Lo Otro tuvo diversas encarnaciones: fueron los gauchos, los negros, los
indios, los insolentes inmigrantes, la chusma
yrigoyenista, los cabecitas negras, los subversivos
y (hoy) la delincuencia y los nuevos inmigrantes: los bolivianos,
chilenos, peruanos y paraguayos. Que parecieran ser los más recientes
en eso de tomar la casa.
Al achicarse con el capitalismo de mercado el margen de controlable
inclusión dentro del trabajo, dentro del aparato productivo,
al desaparecer, digamos, ese aparato productivo y generar lo que generó
(desempleo masivo, miseria, hambre), la violencia de la exclusión
se ha instalado entre los excluidos. Los Otros (los que jamás pertenecerán
a lo Uno) se aterran ante la posibilidad de perder el espacio mínimo
que hoy el Poder les concede. Aquí, la metáfora de la casa
tomada se traslada a la del tren tomado. Quienes siempre temieron que
les tomaran la casa fueron los poseedores de la casa: los sectores de
poder, la perenne burguesía agraria y financiera de la Argentina.
No temen que les tomen el tren porque no viajan en tren. Viajan en automóviles
o en aviones privados. Los que viajan en tren son los que aún
tienen trabajo y toman el tren para ir hacia él. Son argentinos,
tienen documentos, ganan poco, pero ganan algo y tienen miedo. Temen que
los otros (los nuevos otros) se les suban al tren. Los nuevos otros son
los nuevos inmigrantes. Esta situación generó un hecho criminal,
un asesinato aberrante, en enero del año que corre.
El Movimiento Boliviano por los Derechos Humanos ha distribuido con
fecha 11 de julio un Manifiesto. En él puede leerse: La
muerte de nuestra compatriota Marcelina Meneses y su hijo Josua Torres,
el 10 de enero, al ser lanzados del tren cuando viajaban a una localidad
de Buenos Aires, luego de ser agredida verbalmente con insultos xenófobos
y racistas por su condición de boliviana y el haber salido a la
luz pública recién el 23 de mayo de 2001, fue la gota que
rebasó el vaso. ¿A qué otras gotas se añadió
ésta que desbordó el vaso? Dice el Manifiesto Boliviano:
Agresiones de diferente tipo y gravedad empezaron en el período
de gobierno del doctor Carlos Menem, que dio un marco oficial a la discriminación
del extranjero haciéndolo chivo expiatorio de la escasez de trabajo
y actos delictivos. Dicha campaña estigmatizante fue apoyada por
medios de comunicación de neto corte xenófobo, como Radio
10, revista La Primera, etc.. La militante que me ha entregado el
Manifiesto dice: Y a esa radio, además, le dieron un Martín
Fierro. No sé qué decirle. Más aún cuando
añade: Y tiene publicidad oficial. Otros fragmentos
del Manifiesto señalan situaciones canallescas: Indagaciones
policiales injustificadas. Coacción o intimidación (detención
por la policía por portación de cara/ demonización
de nuestros rasgos indígenas relacionándolos con delincuencia.
Este texto revela una realidad abyecta: demonización de nuestros
rasgos indígenas, relacionándolos con delincuencia.

★ ★ ★ ★

• **Tareas**:
**1)** Resuma el texto proporcionado en dos oraciones.
**2)** Según el texto proporcionado, ¿con qué fecha distribuyó su Manifiesto el Movimiento Boliviano por los Derechos Humanos?

• **Extracto de datos**:
★ ★ ★ ★

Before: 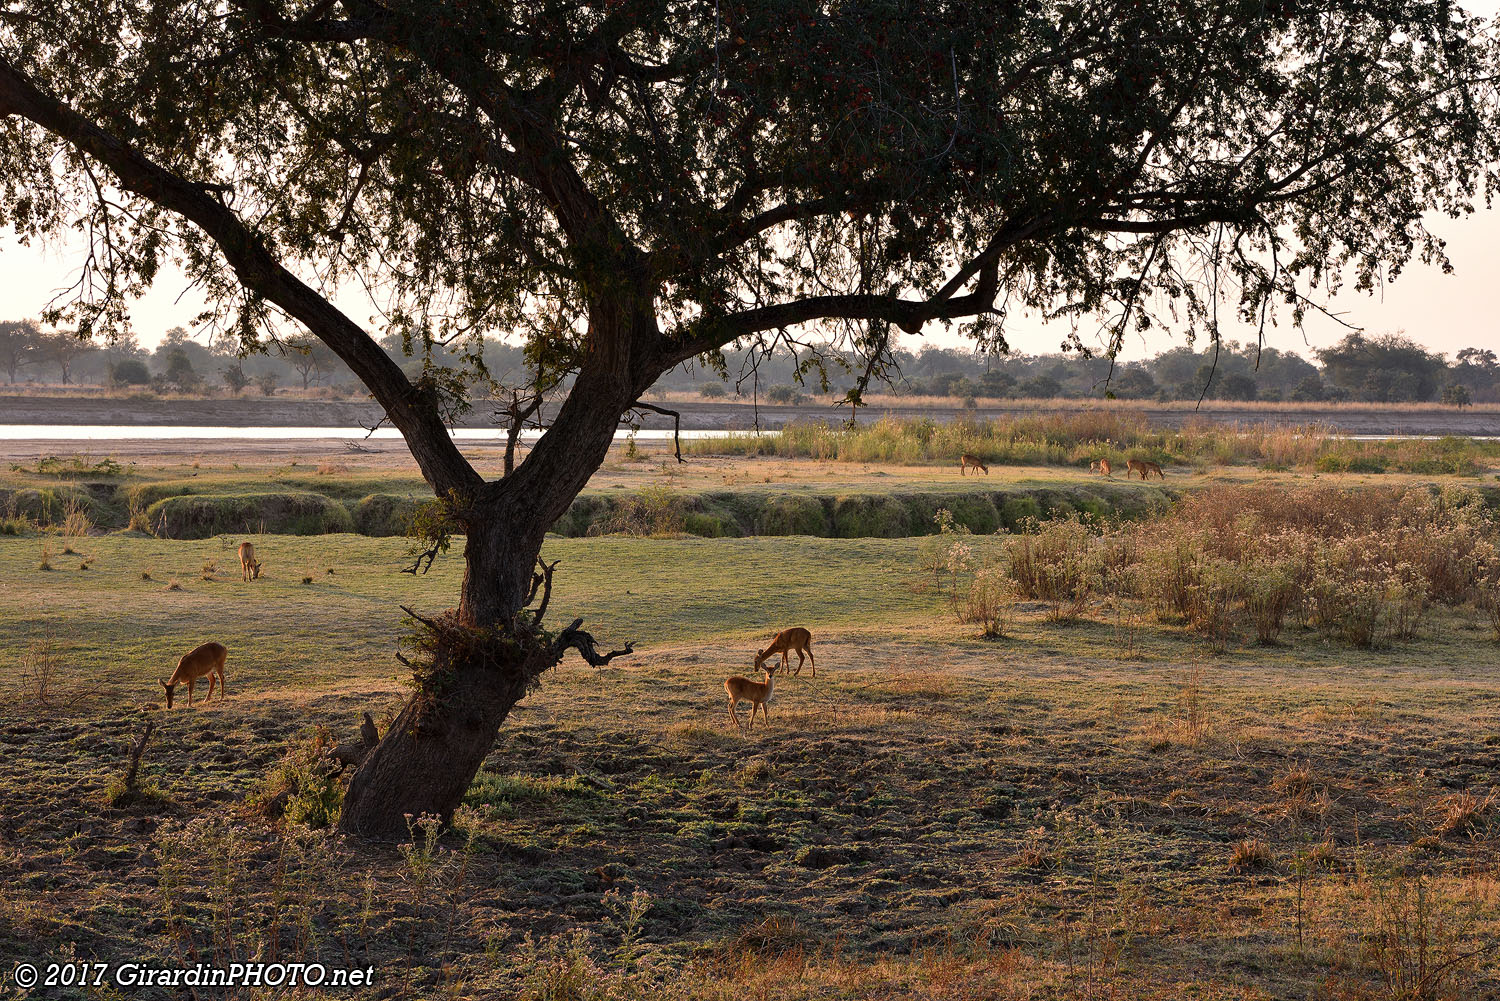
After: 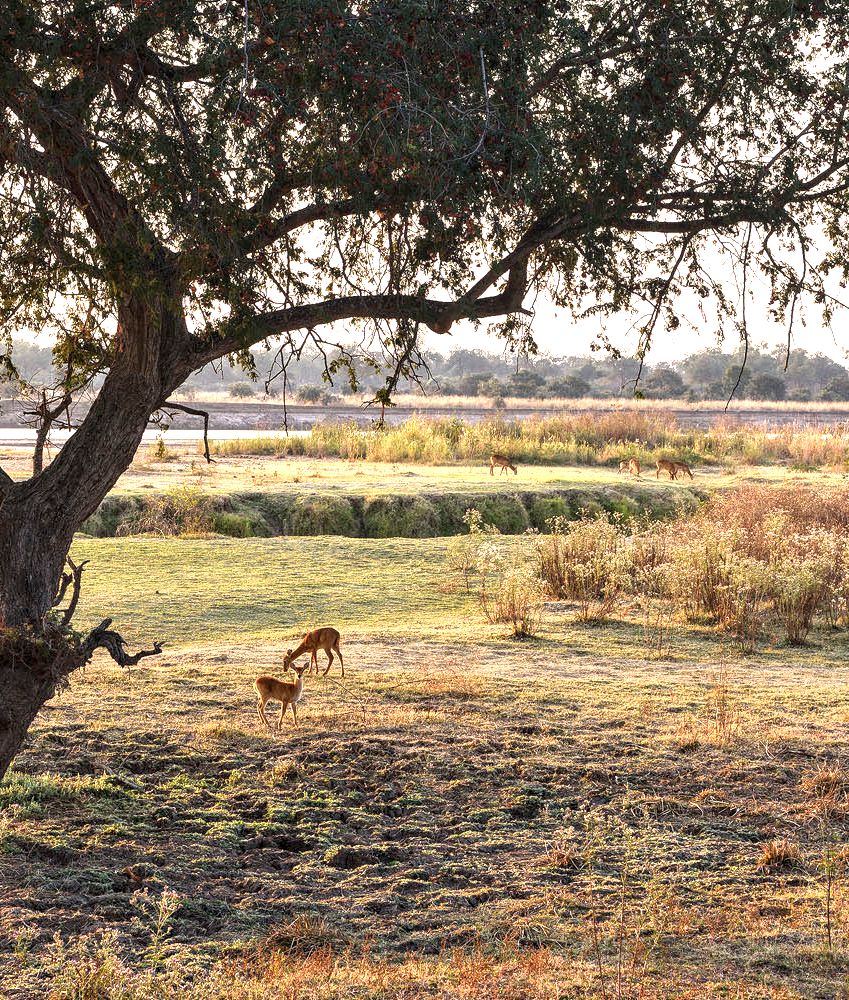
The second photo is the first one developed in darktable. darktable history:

★ ★ ★ ★

• **Respuestas**:
**1)** Lo Otro ha tenido en la Argentina diversas encarnaciones, desde los gauchos y los indios hasta los nuevos inmigrantes bolivianos, chilenos, peruanos y paraguayos. Con la exclusión que generó el capitalismo de mercado, la metáfora de la casa tomada se traslada a la del tren tomado: quienes aún tienen trabajo temen que los nuevos otros se les suban al tren, situación que derivó en la muerte de Marcelina Meneses y su hijo Josua Torres, denunciada en un Manifiesto del Movimiento Boliviano por los Derechos Humanos que atribuye al gobierno de Carlos Menem el marco oficial de la discriminación.

**2)** Con fecha 11 de julio.